Search

Logo Light

Keluar dari Periskop?

Sign Out Cancel

Duh, 20% Anak Jenjang SLTA Tercatat Putus Sekolah

JAKARTA - Menteri Pendidikan Dasar dan Menengah (Mendikdasmen) Abdul Mu'ti menyatakan, sekitar 20% anak-anak sekolah jenjang Sekolah Lanjutan Tingkat Atas (SLTA) tercatat berhenti atau putus sekolah.

"Angka putus sekolah di jenjang SLTA itu masih sangat tinggi. Masih lebih dari 20% anak-anak usia sekolah yang jenjang SLTA itu berhenti sekolah," kata Mendikdasmen Abdul Mu'ti di Jakarta, Senin (30/6)

Menurut Mendikdasmen, ada sejumlah faktor penyebab anak mengalami berhenti sekolah. Pertama, mereka tidak melanjutkan karena alasan ekonomi.

“Sebagian bukan karena alasan ekonomi, tetapi karena alasan yang berkaitan dengan ketersediaan, sarana, dan prasarana yang tidak memungkinkan mereka untuk belajar. Semangatnya ada, ekonominya ada. Tapi lembaganya tidak ada," ujar Mu'ti.

Penyebab ketiga, kata dia, perkawinan anak. "Ada realitas dimana pernikahan dini di negara kita masih sangat tinggi," ucapnya.

Selain itu, lanjut dia, pandangan masyarakat yang menomorduakan pendidikan. Pihaknya mencontohkan di Sumbawa, Nusa Tenggara Barat (NTB), banyak orang-orang yang memilih untuk bekerja dibandingkan menempuh pendidikan.

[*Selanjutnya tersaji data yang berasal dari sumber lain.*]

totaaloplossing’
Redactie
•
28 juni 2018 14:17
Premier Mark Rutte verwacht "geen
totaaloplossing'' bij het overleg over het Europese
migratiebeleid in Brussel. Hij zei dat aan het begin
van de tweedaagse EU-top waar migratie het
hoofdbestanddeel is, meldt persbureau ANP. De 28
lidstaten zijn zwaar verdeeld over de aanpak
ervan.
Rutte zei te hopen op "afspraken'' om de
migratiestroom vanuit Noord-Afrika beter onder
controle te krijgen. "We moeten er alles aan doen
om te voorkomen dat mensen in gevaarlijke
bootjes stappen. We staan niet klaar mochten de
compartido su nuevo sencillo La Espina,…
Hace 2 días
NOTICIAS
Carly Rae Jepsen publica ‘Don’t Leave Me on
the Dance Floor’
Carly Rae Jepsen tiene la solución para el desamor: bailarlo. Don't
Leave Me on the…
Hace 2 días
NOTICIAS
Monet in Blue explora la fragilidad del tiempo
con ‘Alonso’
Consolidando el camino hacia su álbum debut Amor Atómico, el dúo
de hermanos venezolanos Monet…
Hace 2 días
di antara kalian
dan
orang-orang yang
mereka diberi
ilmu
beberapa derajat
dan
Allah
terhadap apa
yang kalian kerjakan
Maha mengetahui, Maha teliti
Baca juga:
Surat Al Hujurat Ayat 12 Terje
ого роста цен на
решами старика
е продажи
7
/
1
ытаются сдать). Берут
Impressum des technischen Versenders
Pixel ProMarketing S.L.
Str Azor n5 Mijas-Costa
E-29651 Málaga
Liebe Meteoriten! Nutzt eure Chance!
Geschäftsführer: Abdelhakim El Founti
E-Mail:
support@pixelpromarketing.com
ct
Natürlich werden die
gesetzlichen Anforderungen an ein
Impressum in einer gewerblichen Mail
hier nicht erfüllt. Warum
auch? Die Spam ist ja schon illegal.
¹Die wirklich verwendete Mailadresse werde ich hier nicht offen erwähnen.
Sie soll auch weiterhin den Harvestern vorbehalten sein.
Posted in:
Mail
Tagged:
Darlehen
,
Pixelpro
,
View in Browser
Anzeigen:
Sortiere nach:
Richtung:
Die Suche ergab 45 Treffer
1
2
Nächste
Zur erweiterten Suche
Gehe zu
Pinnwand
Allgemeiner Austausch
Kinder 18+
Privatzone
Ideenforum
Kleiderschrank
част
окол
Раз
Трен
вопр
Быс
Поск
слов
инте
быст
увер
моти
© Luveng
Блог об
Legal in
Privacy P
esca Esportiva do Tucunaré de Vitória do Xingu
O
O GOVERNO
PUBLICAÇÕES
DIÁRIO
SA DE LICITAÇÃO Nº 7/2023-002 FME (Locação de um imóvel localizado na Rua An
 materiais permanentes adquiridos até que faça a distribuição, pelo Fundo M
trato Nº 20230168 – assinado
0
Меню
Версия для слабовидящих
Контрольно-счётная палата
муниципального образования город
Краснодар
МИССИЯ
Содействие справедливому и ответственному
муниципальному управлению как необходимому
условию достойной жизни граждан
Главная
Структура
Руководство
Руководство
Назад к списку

Asal tahu saja, di Sumbawa banyak anak tidak sekolah, karena mereka sudah bisa bekerja, mendapatkan income yang lumayan tinggi tanpa harus sekolah. Mereka umumnya bekerja di sektor-sektor non-formal di pertambangan.

“Mereka bisa mendapatkan per hari itu antara Rp300 ribu sampai Rp350 ribu. Mereka mikir-nya tidak usah sekolah, sudah dapat pendapatan kayak gini. Ini juga menjadi salah satu tantangan tersendiri," tuturnya.

PKK - PKW
Untuk itu, lanjut Mendikdasmen, pemerintah berupaya mengentaskan angka anak putus sekolah lewat Gerakan 1.000 Anak Putus Sekolah SMK Berday. lewat Program Pendidikan Kecakapan Kerja (PKK) dan Program Kecakapan Wirausaha (PKW). Program tersebut, kata dia, diharapkan mampu menurunkan angka anak putus sekolah dan mengoptimalkan bonus demografi demi mencapai target Indonesia Emas 2045.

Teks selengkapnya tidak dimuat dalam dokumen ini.